Top skills to include
Hard skills: Phlebotomy, EKG administration, injections and immunizations, vital signs measurement, spirometry, specimen collection, wound care, point-of-care testing, insurance verification, prior authorizations, medical coding (ICD-10, CPT), appointment scheduling, referral coordination, medical records management
Soft skills: Multitasking, patient communication, attention to detail, teamwork in multi-provider settings, adaptability, time management, empathy, bilingual communication (if applicable)
7 tips for a standout medical assistant resume
- Get certified and list it prominently. CMA (AAMA), RMA (AMT), or CCMA (NHA) certification is increasingly required. Put it in your header right after your name.
- Show both clinical and admin skills. Many resumes lean too heavily on one side. A well-rounded MA who can draw blood and process prior authorizations is more valuable than a specialist in either.
- Quantify your daily patient volume. “40+ patients daily” immediately tells a clinic manager you can handle their pace.
- Name your EHR systems. Epic, eClinicalWorks, Athenahealth, and NextGen are the most common. List every system you’ve used — EHR experience is a top filter in MA hiring.
- Include phlebotomy certification separately. If you have a CPT (NHA) or phlebotomy certification in addition to your CMA, list it — it’s a differentiator, especially for clinics with in-house labs.
- Mention bilingual skills. In diverse metro areas, bilingual MAs (especially Spanish-English) command higher pay and are prioritized in hiring.

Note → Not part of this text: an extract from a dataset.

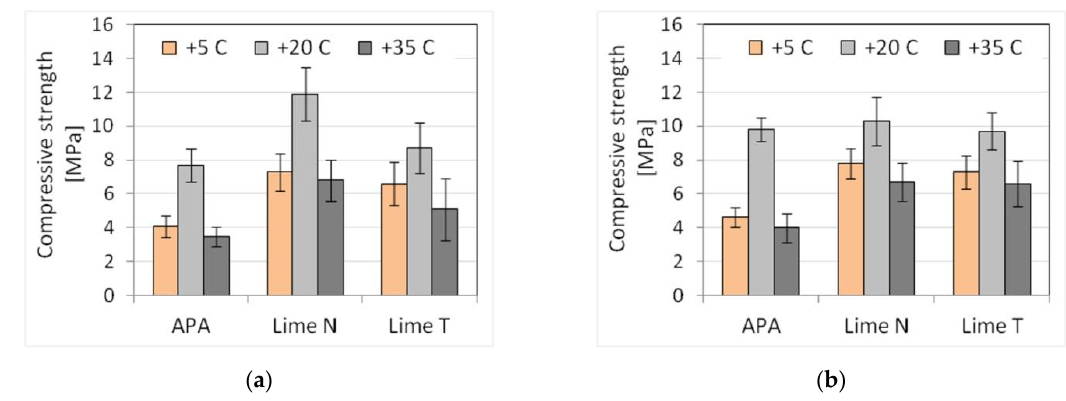
Figure 16. Influence of the temperature changes on the compressive strength of ( a ) plaster, ( b ) masonry mortars.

- Keep it to one page. Medical assistant resumes should be concise. One page is sufficient for any experience level.
Common mistakes
- Omitting certification status: With most employers now requiring CMA or RMA, an uncertified resume often gets filtered out by ATS systems before a human sees it.
- Listing only clinical or only administrative tasks: MAs who present themselves as one-dimensional miss the mark. Show range across both domains.
- No patient volume or metrics: “Took vitals and roomed patients” is generic. How many per day? What was your accuracy rate?
- Forgetting externship experience: New MAs should include clinical externship hours and skills practiced — it’s your primary hands-on experience.
- Ignoring prior authorization and referral skills: These administrative competencies are in high demand and often overlooked on resumes.
Frequently asked questions
Do I need CMA certification to get hired as a medical assistant?
While some states don’t legally require certification, the majority of employers now prefer or require it. CMA (AAMA), RMA (AMT), and CCMA (NHA) are the most recognized. Being certified typically results in higher starting pay and more interview callbacks.
How do I show clinical externship experience on my resume?
List it as a separate work experience entry with the site name, your title (Medical Assistant Extern), dates, and hours completed. Include specific procedures you performed and patient volumes you supported.
Should I list medical coding knowledge?
Yes. Even basic familiarity with ICD-10 and CPT codes is valuable for medical assistant roles. If you’ve handled coding or billing tasks, quantify them (e.g., “Processed coding for 30+ daily encounters”).
What’s the difference between CMA, RMA, and CCMA?
CMA is issued by AAMA and requires graduation from a CAAHEP- or ABHES-accredited program. RMA is issued by AMT with broader eligibility paths. CCMA is from NHA and is often pursued through vocational programs. All three are widely accepted, but CMA is the most recognized nationally.
How long should a medical assistant resume be?
One page. Medical assistant roles don’t require extensive detail — focus on your most relevant clinical and administrative experience, certifications, and EHR proficiency.